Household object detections
━━━

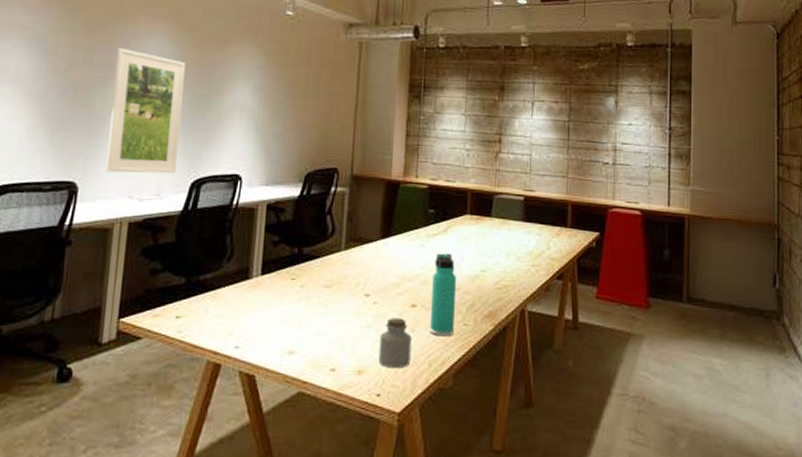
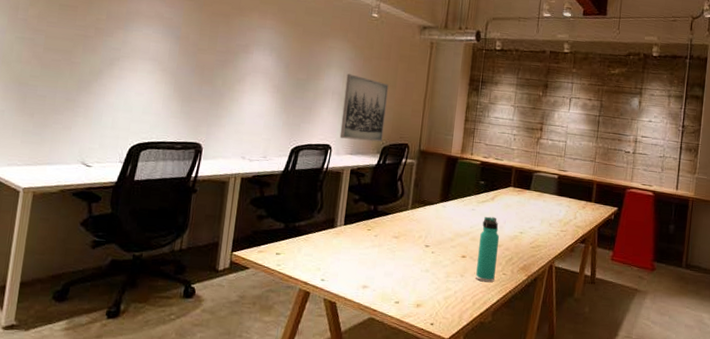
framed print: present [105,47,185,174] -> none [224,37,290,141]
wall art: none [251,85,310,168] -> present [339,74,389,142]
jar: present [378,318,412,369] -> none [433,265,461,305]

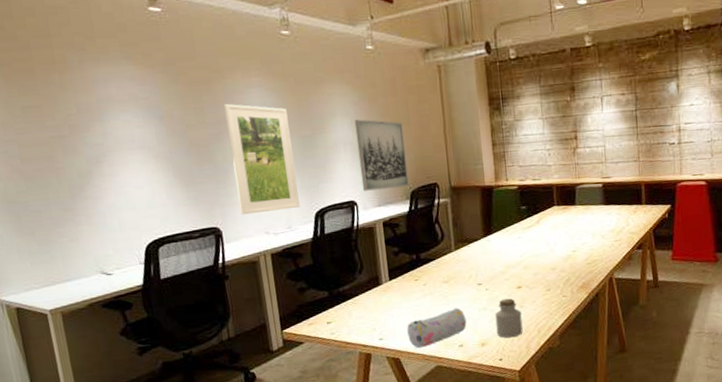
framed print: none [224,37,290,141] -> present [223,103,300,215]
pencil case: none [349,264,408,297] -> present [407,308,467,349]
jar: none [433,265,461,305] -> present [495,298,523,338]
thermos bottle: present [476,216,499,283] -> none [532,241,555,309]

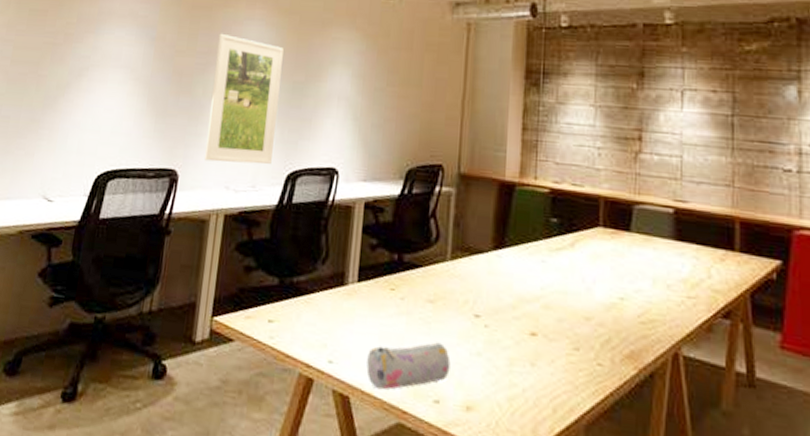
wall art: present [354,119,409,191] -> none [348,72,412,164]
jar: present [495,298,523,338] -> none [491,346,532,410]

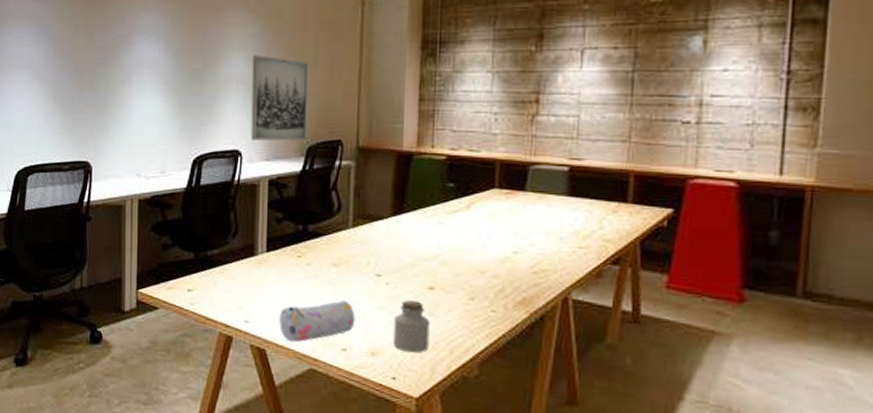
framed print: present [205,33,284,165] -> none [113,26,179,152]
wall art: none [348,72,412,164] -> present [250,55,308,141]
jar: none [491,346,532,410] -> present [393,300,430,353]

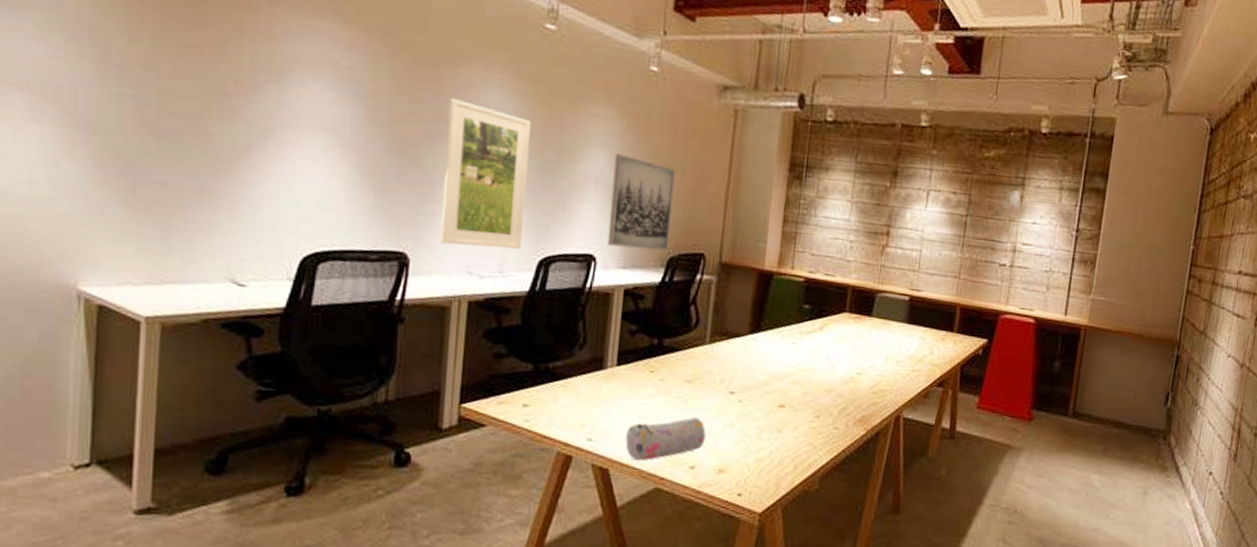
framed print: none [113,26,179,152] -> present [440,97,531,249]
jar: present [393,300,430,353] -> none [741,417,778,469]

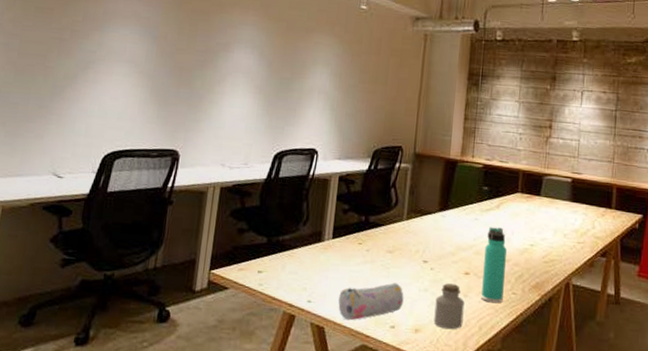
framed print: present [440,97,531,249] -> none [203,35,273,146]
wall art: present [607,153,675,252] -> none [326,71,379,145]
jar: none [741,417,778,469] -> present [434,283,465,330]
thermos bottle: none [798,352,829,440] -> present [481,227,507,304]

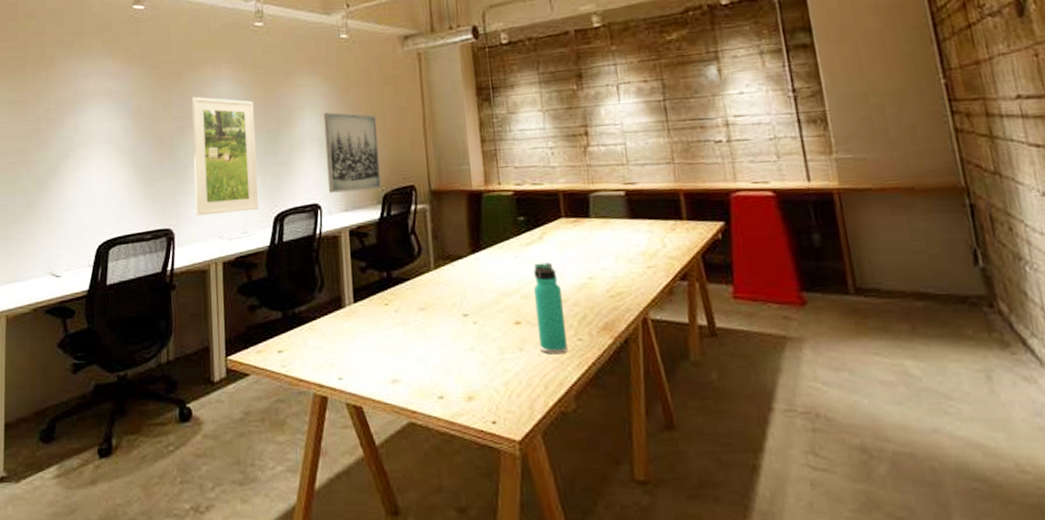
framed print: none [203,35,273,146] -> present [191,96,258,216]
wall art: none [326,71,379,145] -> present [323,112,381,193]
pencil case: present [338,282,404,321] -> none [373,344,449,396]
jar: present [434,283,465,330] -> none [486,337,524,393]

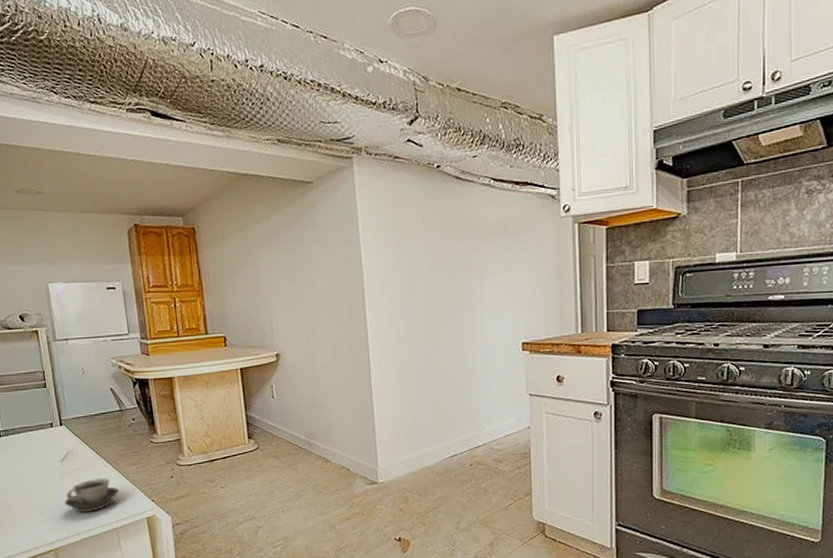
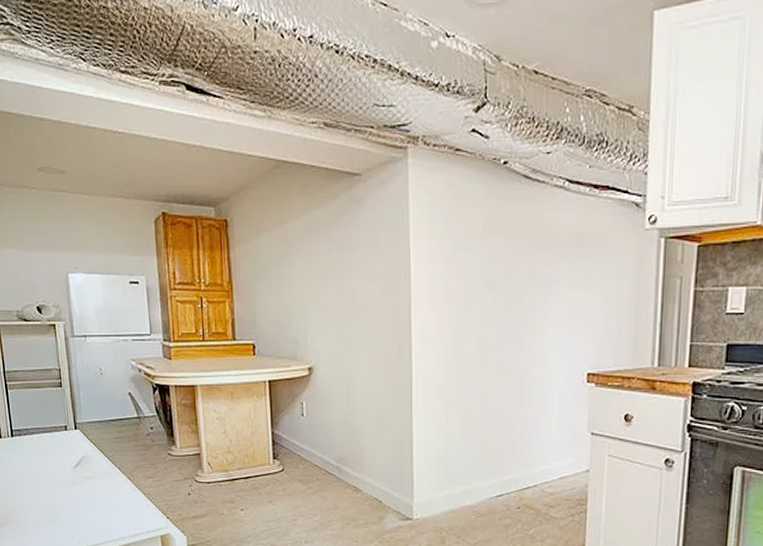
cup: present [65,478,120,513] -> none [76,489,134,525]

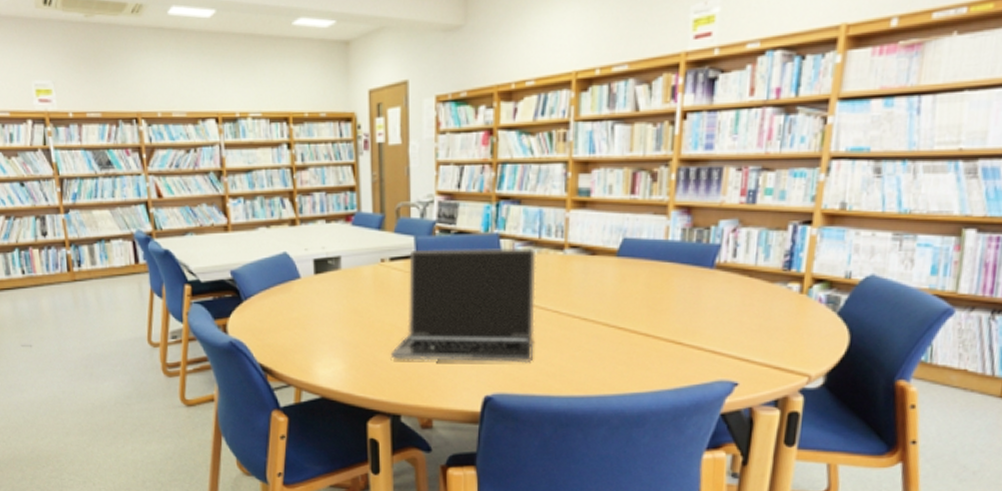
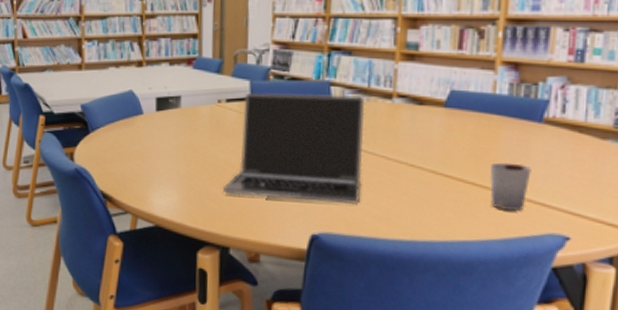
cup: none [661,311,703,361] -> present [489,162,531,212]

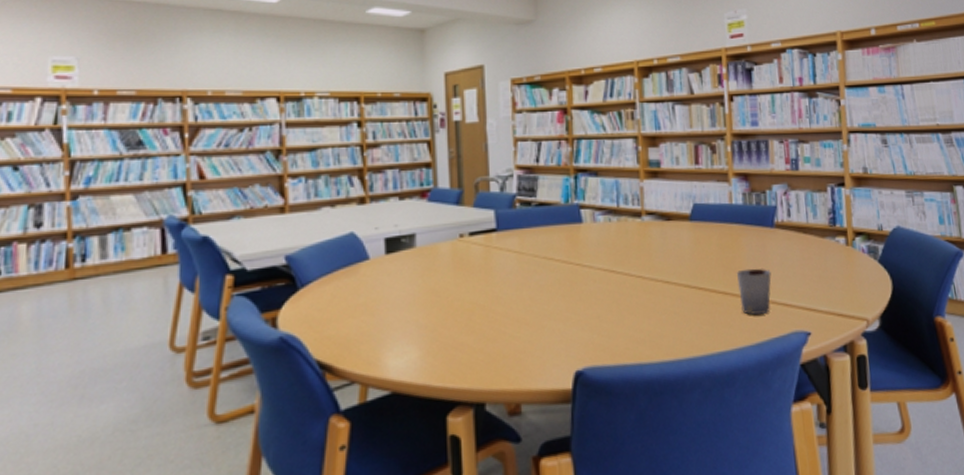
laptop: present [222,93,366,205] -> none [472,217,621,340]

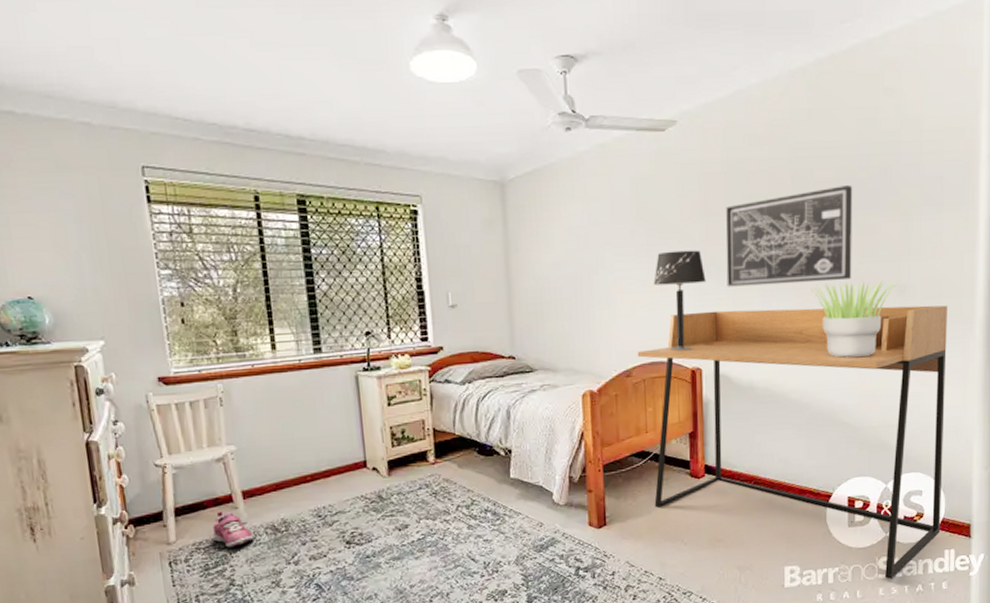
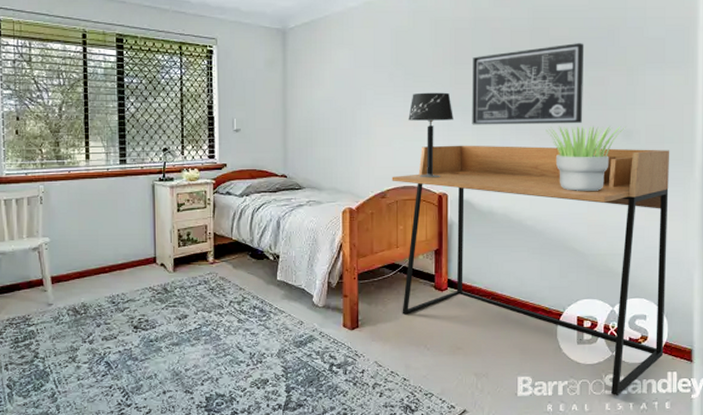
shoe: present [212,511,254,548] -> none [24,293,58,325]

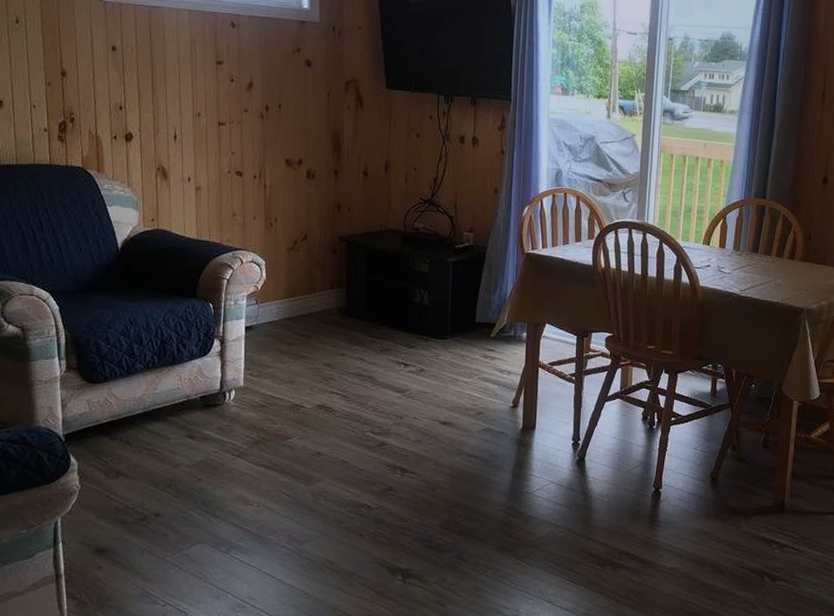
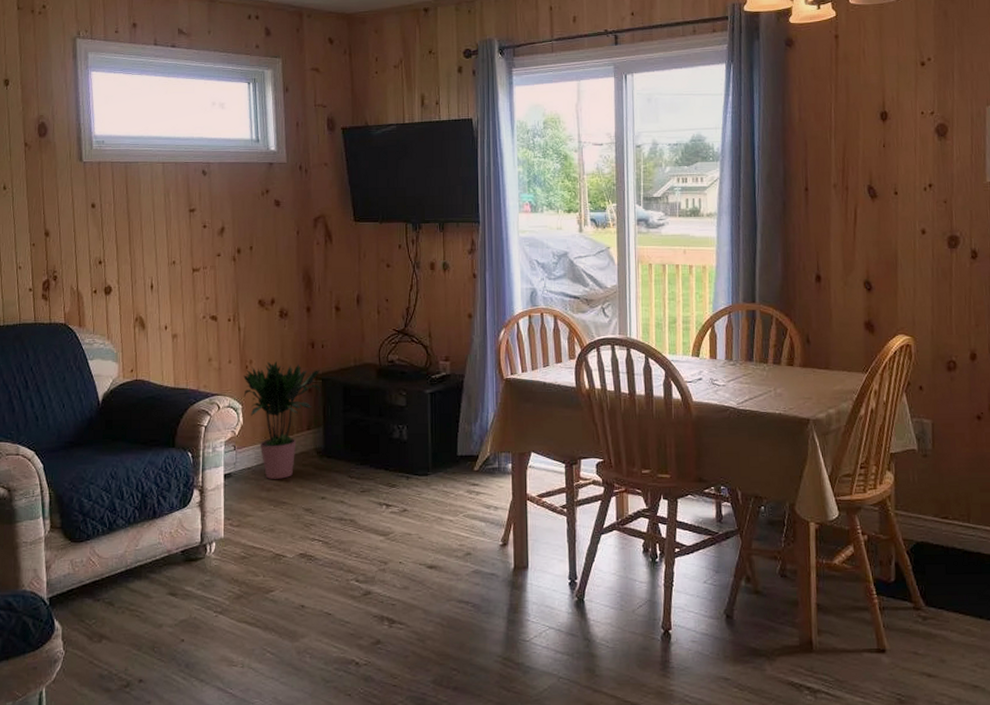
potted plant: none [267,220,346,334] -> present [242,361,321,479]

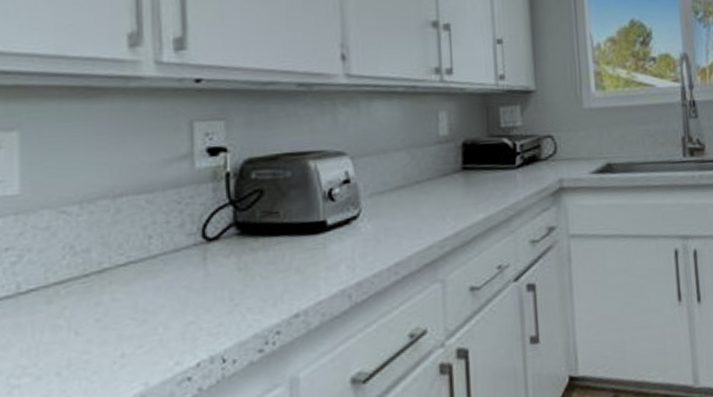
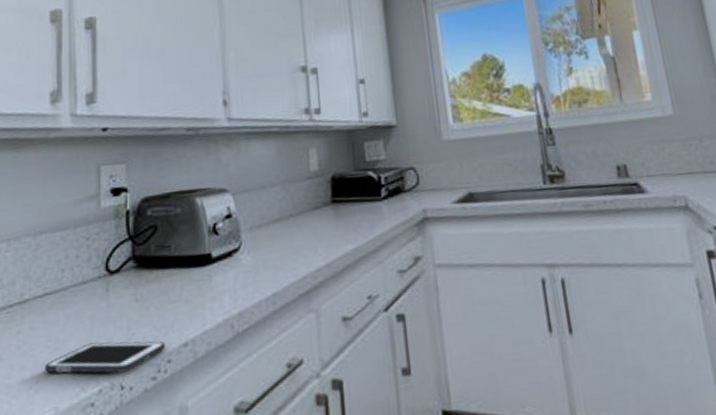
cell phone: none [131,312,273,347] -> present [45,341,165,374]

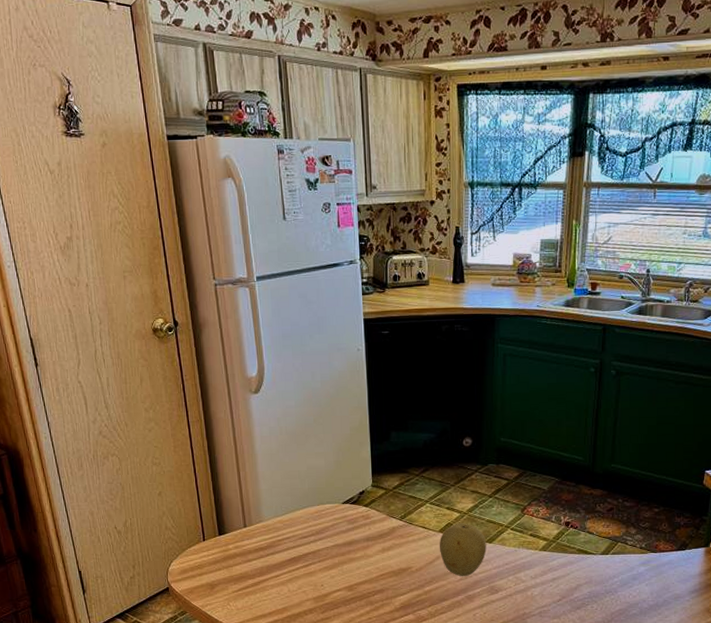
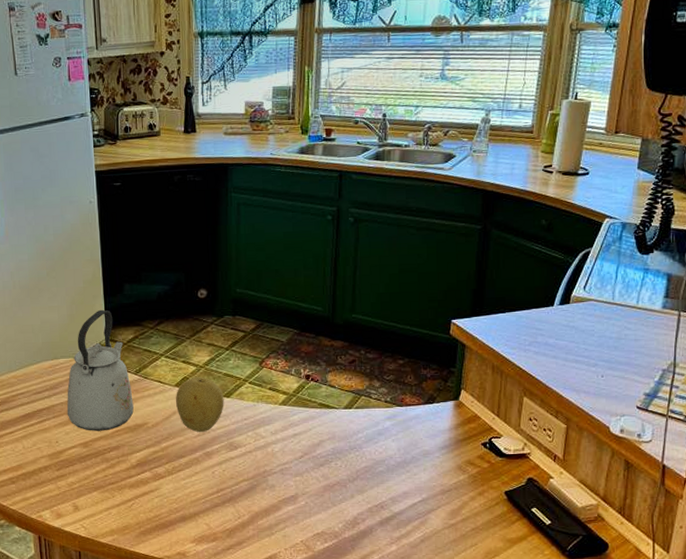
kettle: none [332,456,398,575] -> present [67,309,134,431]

━━━

EXERCISE DIRECTIONS :: Across the entries above, how many lines carry the word "framed"? Write only the number.

SOLUTION TO THIS PROBLEM :: 6